I saw Dot’s Funk Odyssey play at New College Ball in my first year and was determined to audition. Every gig with the band is awesome, but the one evening that sticks out for me is playing at Trinity and Worcester balls on the same night, and supporting Aluna George, Clean Bandit, and Stornoway.

Why would I recommend joining the band? It’s a great group of people, great music, and it provides the opportunity to experience all the best events in Oxford, including many of the Commemoration Balls.

Henry, New, Modern Languages, student from 2012
Lucy McCann

For my first two years at Oxford I’ve been a member of the Oxford Alternotives, Oxford’s premier mixed, contemporary a cappella group. I got involved in the group because I love singing but chapel choirs aren’t really my thing. I saw them at the Freshers’ Fair, had a chat and then auditioned for them in 1st week. Being a part of the group has been one of the best things I’ve done in my time at university. In my first year we toured the USA, staying with top collegiate a cappella groups on the east coast, and for the last two years I’ve done two hugely successful runs with them at the Edinburgh fringe! Other than this, through the group I’ve made some of my closest friends – people from different colleges and years I never would have met otherwise.

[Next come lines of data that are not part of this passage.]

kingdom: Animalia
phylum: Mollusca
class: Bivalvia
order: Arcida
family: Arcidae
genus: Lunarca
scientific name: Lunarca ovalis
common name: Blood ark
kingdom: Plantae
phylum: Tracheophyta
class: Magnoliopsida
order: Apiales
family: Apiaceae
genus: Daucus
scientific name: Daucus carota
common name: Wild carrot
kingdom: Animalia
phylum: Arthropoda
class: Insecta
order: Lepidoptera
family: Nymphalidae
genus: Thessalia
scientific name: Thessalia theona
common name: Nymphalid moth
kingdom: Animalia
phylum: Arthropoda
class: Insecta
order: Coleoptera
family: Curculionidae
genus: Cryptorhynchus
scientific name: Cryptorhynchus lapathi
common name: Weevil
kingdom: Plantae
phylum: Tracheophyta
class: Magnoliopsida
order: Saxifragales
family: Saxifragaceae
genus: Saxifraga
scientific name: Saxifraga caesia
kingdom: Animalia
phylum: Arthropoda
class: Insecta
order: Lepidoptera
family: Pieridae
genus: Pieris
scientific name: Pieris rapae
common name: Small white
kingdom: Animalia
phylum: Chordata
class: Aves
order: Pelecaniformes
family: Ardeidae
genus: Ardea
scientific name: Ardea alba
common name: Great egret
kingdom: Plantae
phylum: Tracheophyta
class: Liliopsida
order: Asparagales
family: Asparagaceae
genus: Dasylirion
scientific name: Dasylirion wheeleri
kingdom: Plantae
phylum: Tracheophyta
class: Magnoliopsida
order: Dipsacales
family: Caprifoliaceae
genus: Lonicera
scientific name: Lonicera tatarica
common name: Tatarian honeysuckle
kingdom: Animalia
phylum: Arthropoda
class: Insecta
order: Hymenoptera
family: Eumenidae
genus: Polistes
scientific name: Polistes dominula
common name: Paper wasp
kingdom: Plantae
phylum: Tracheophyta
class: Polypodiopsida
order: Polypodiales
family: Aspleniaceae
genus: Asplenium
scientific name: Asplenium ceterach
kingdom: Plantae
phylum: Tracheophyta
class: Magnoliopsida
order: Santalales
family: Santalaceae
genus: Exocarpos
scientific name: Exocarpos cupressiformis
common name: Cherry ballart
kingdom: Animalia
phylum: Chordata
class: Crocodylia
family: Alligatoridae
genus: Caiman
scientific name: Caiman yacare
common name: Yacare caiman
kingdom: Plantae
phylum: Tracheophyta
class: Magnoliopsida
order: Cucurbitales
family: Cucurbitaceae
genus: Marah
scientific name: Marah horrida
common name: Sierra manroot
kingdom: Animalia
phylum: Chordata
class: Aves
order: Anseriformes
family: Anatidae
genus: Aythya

Lucy, Exeter, History, student from 2013
Olivia Williams

OUJO is Oxford’s official Big Band, comprised of 20 instrumentalists from across the university. We play a huge number of gigs throughout the year, from packing out the Jericho Tavern to more serious sit-down events such as the Varsity Jazz-off against our Cambridge rivals CUJO and the pick of the summer balls!

I came across the OUJO stand at Freshers’ Fair last year. After my initial audition I was asked to learn two songs and come and try them out with the rest of the band at a callback and then I was in.

My best OUJO experiences would include selling out the Sheldonian hosting its first ever Big Band performance with Tina May and Nigel Hitchcock as guests, a charity ball at Blenheim Palace, OUJO pub golf in full golfing attire and a 4am set we did for the survivors of Brasenose ball.

OUJO is a brilliant opportunity to play with Oxford’s finest jazz musicians, do some amazing gigs and be part of a group that also likes to have a good time on its days off.